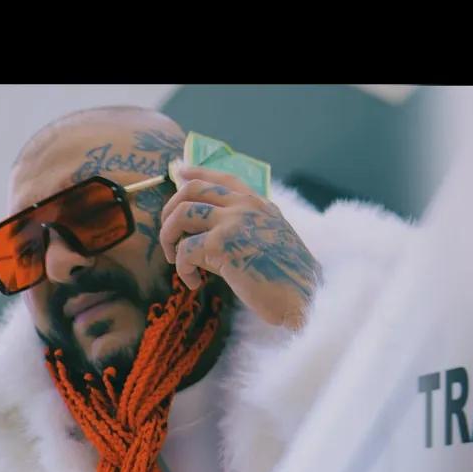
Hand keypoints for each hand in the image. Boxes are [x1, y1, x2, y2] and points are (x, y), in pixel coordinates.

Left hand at [158, 165, 320, 328]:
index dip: (197, 173)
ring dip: (168, 237)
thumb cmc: (288, 279)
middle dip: (170, 210)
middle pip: (192, 189)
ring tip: (176, 259)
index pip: (223, 177)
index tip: (179, 174)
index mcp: (260, 204)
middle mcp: (246, 206)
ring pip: (181, 214)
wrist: (303, 298)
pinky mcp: (222, 245)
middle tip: (169, 235)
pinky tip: (194, 283)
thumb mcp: (270, 242)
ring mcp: (234, 222)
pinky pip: (185, 250)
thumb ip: (239, 231)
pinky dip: (182, 269)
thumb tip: (197, 237)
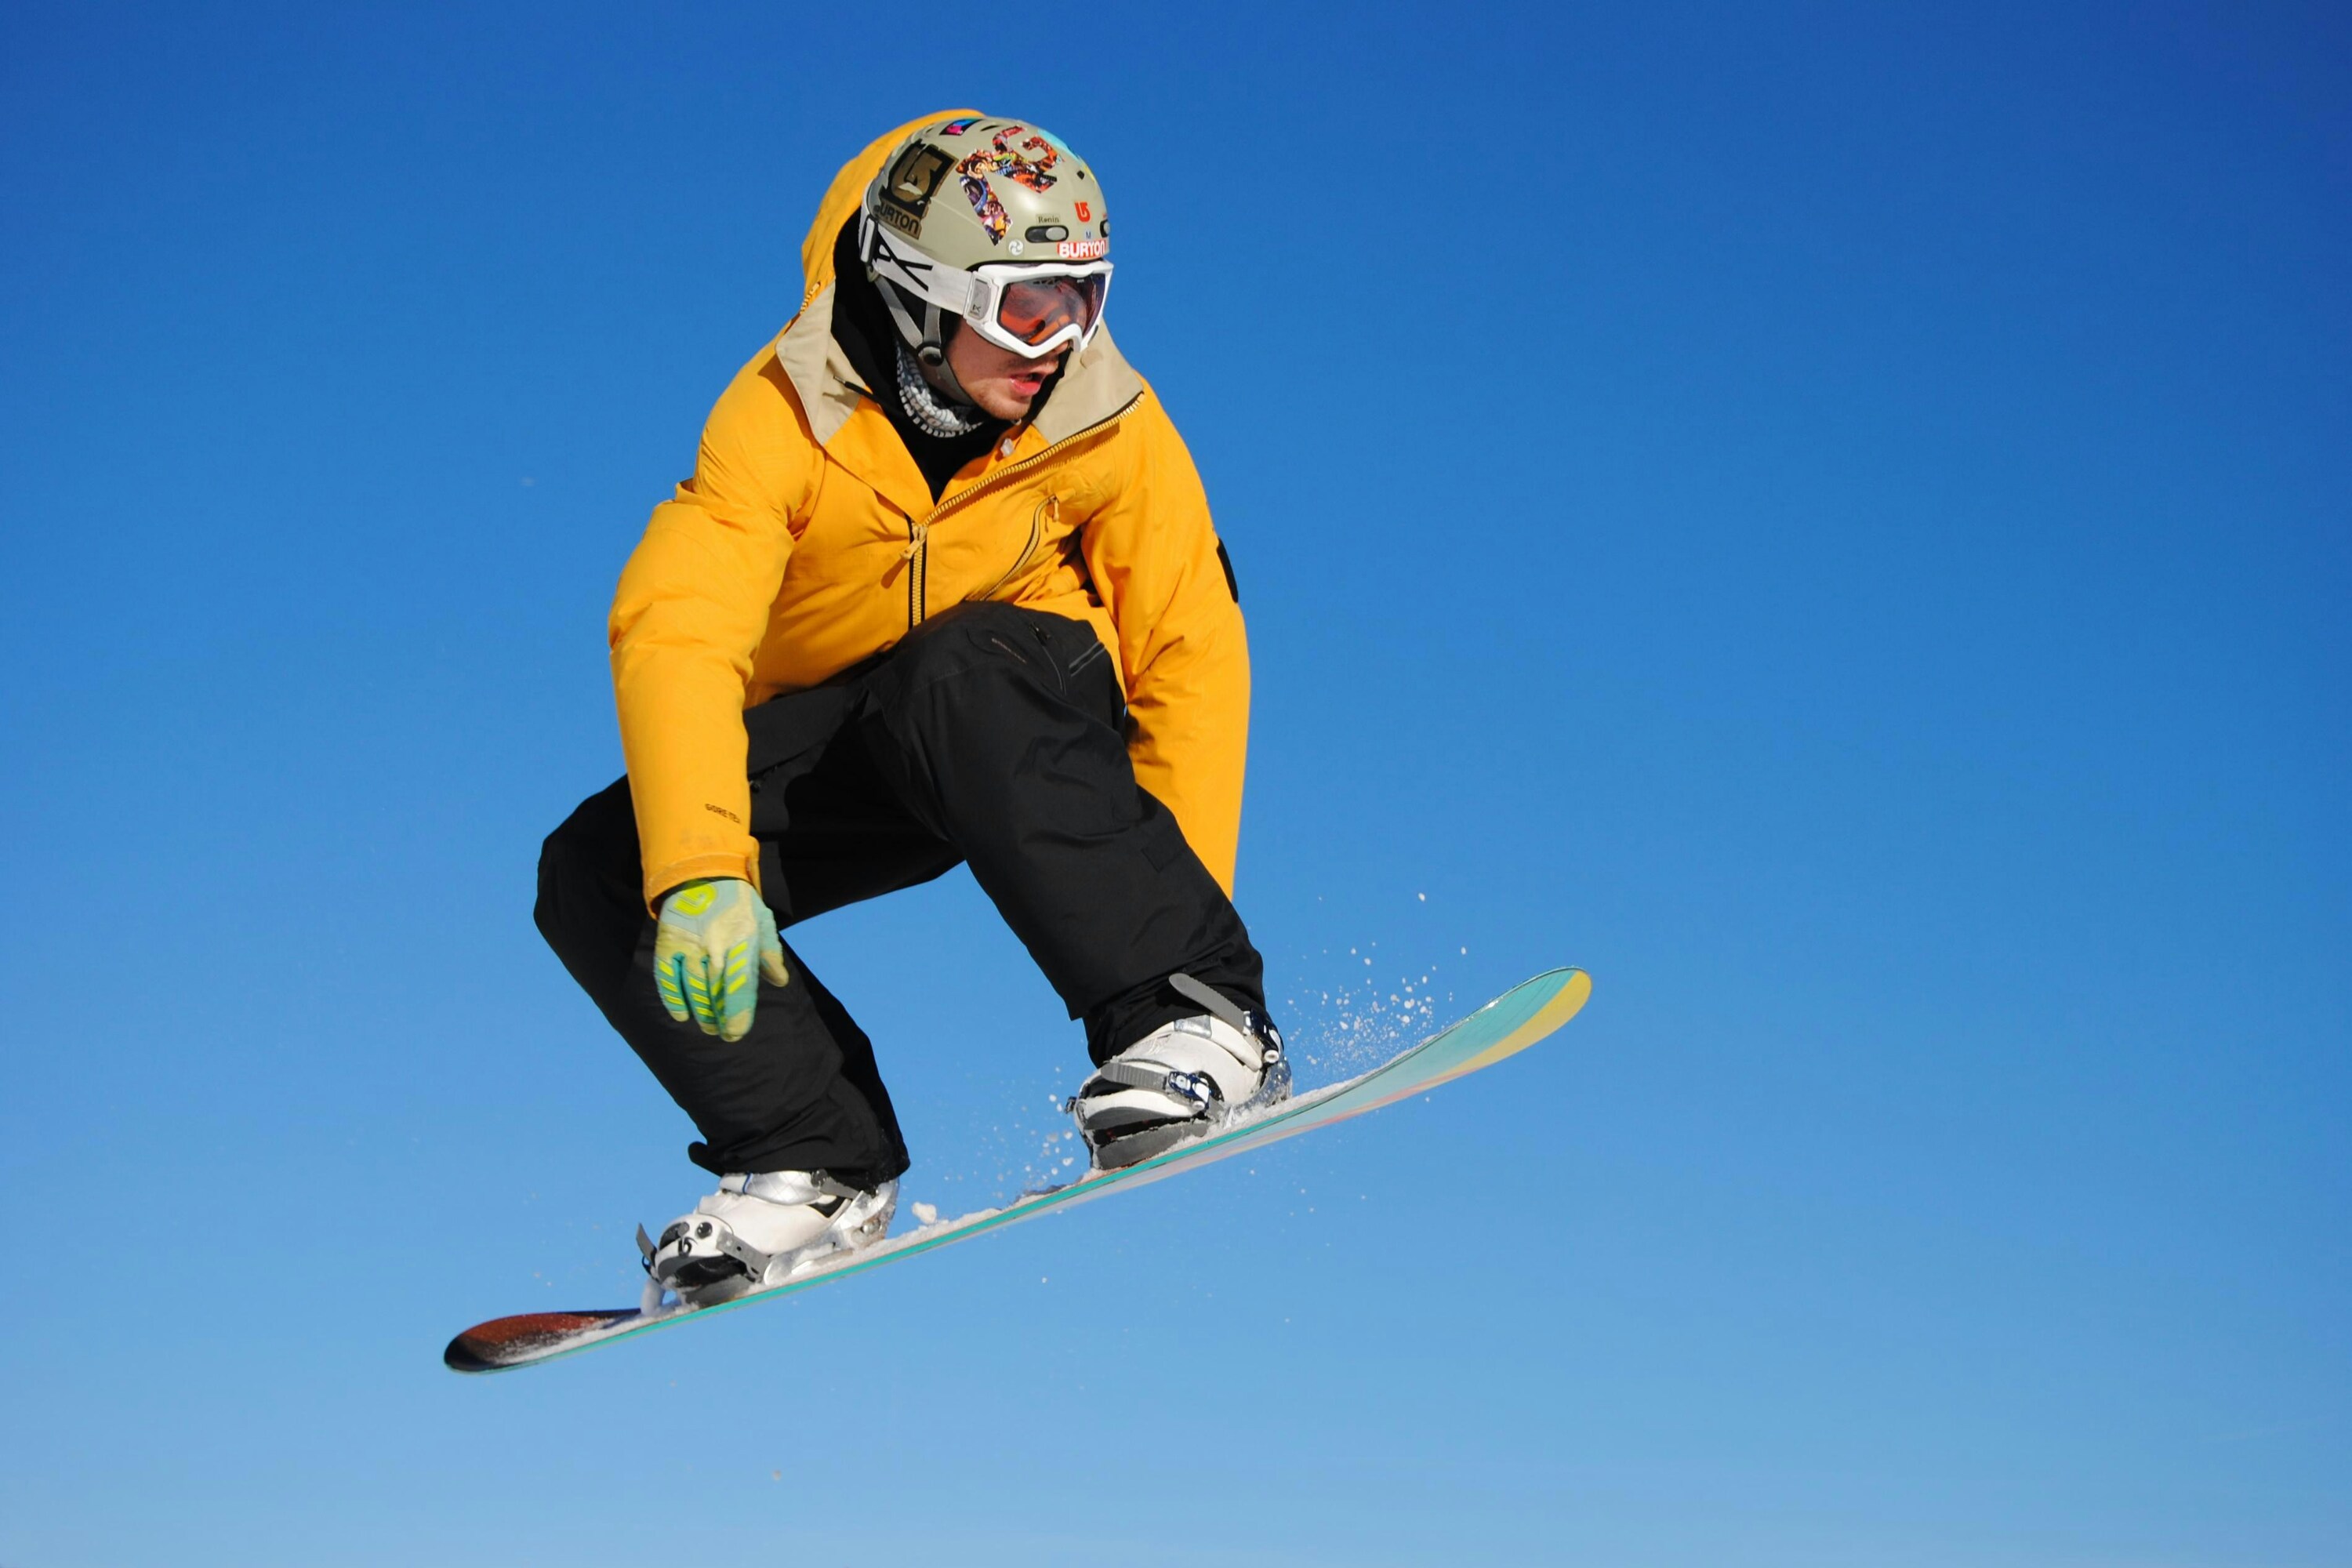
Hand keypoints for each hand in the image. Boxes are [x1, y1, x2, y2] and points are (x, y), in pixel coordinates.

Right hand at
____________
- Task brief
The answer should contain nothing but the lines from the top of the data above through the line containing "pinky dip: (182, 269)", copied exactly, with no images.

- Written answer
Hand keypoints for each hand in the image. Boxes are [x1, y1, x2, y2] and points are (x, y), in pixel coordinates.

Left hand at [158, 165, 320, 328]:
index dip: (197, 173)
ring dip: (168, 237)
thumb cmc: (288, 279)
middle dip: (170, 210)
middle pip: (192, 189)
ring tip: (176, 259)
index pip: (223, 177)
index tip: (179, 174)
index mcp: (260, 204)
middle mcp: (246, 206)
ring pip: (181, 214)
wrist: (303, 298)
pinky mcp: (222, 245)
middle tip: (169, 235)
pinky tip: (194, 283)
thumb mcp: (270, 242)
ring mcp: (234, 222)
pinky pip: (185, 250)
thumb ip: (239, 231)
pinky dip: (182, 269)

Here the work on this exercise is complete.